Saturday, August 2, 2014

Looking For: Software Mechanic

Software development appears to be heading in a similar direction as automobile assembly. Before Henry Ford revolutionized the industry every car was unique and complicated. They required specialized mechanics who knew the specific vehicle inside-and-out. This sounds very much like software development today; it is possible for any developer to get into an application and make changes but it is only efficiently done by someone intimately familiar with the specific nuances of the application.

We're very close to a tipping point in development where applications may be created on an "assembly line". It is already beginning, you no longer (and haven't for quite a while) need to know HTML to create a website because many hosting companies have a WYSIWYG editor that allows you to generate the markup needed to display content on a site. I'm writing this in a blogging engine right now that doesn't require me to change my CSS to alter the look/feel of my post. Using Google Drive you can already create forms that accept data and store it for analysis. When you're talking about a simple application there isn't much left that needs to be automated for anyone without development experience to be able to create an application.

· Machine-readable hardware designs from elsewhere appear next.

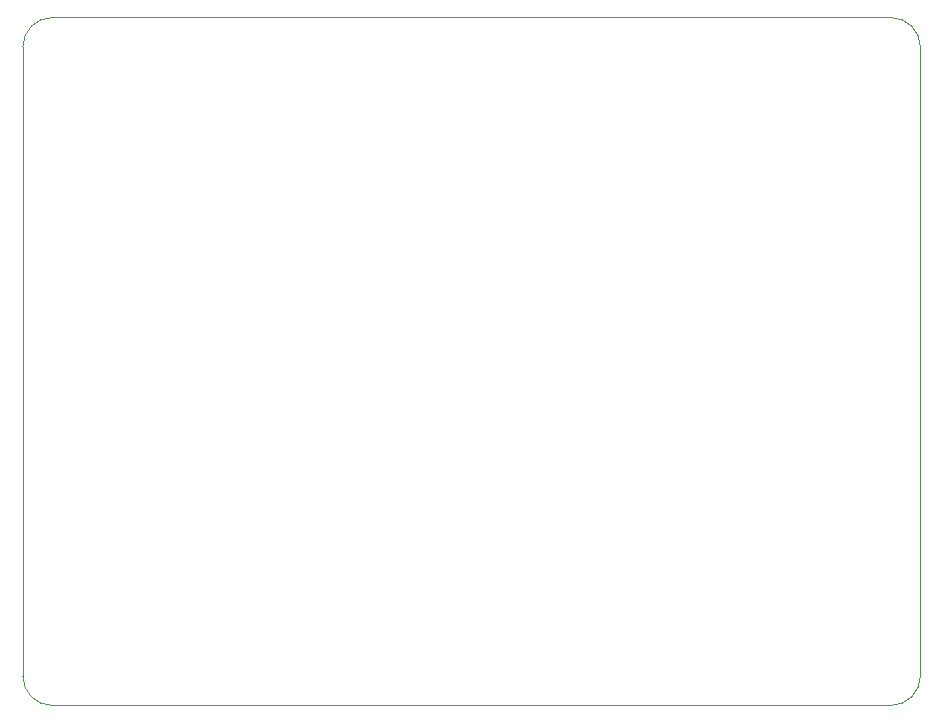
<source format=gbr>
%TF.GenerationSoftware,KiCad,Pcbnew,5.1.10-88a1d61d58~88~ubuntu20.04.1*%
%TF.CreationDate,2021-05-12T04:56:06+02:00*%
%TF.ProjectId,halfVoltageMosfetBoard,68616c66-566f-46c7-9461-67654d6f7366,rev?*%
%TF.SameCoordinates,Original*%
%TF.FileFunction,Profile,NP*%
%FSLAX46Y46*%
G04 Gerber Fmt 4.6, Leading zero omitted, Abs format (unit mm)*
G04 Created by KiCad (PCBNEW 5.1.10-88a1d61d58~88~ubuntu20.04.1) date 2021-05-12 04:56:06*
%MOMM*%
%LPD*%
G01*
G04 APERTURE LIST*
%TA.AperFunction,Profile*%
%ADD10C,0.050000*%
%TD*%
G04 APERTURE END LIST*
D10*
X130000000Y-85000000D02*
X201000000Y-85000000D01*
X201000000Y-85000000D02*
G75*
G02*
X203500000Y-87500000I0J-2500000D01*
G01*
X127500000Y-87500000D02*
G75*
G02*
X130000000Y-85000000I2500000J0D01*
G01*
X130000000Y-143250000D02*
G75*
G02*
X127500000Y-140750000I0J2500000D01*
G01*
X203500000Y-140750000D02*
G75*
G02*
X201000000Y-143250000I-2500000J0D01*
G01*
X203500000Y-140750000D02*
X203500000Y-87500000D01*
X127500000Y-140750000D02*
X127500000Y-87500000D01*
X130000000Y-143250000D02*
X201000000Y-143250000D01*
M02*

</source>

Many developers (including myself) would say that the last part is probably the most difficult because it consists of what many would call the business logic. These rules around what needs to happen when certain data is entered or certain events occur is where many developers spend their time because it is so intricate and specific. Perhaps the "assembly line" will end up creating everything except for this detailed logic but the possibility for this to become computer generated seems inevitable as well.

Developers are inherently efficient; we strive to solve a problem only once and allow tools to manage it from then out. How many different tools do you use in your development workflow and how many of them are designed to automate a portion the process? The development for the software assembly line has already begun and it exists in small disparate tools created by individuals to help solve a small problem or annoyance.

When we finally hit this point where software is generated by more software where will all the developers be? Will developers become more like auto mechanics today only jumping into applications to fix things when normal wear-and-tear as taken it's toll? Should the focus now be on building, maintaining, and updating better assembly lines?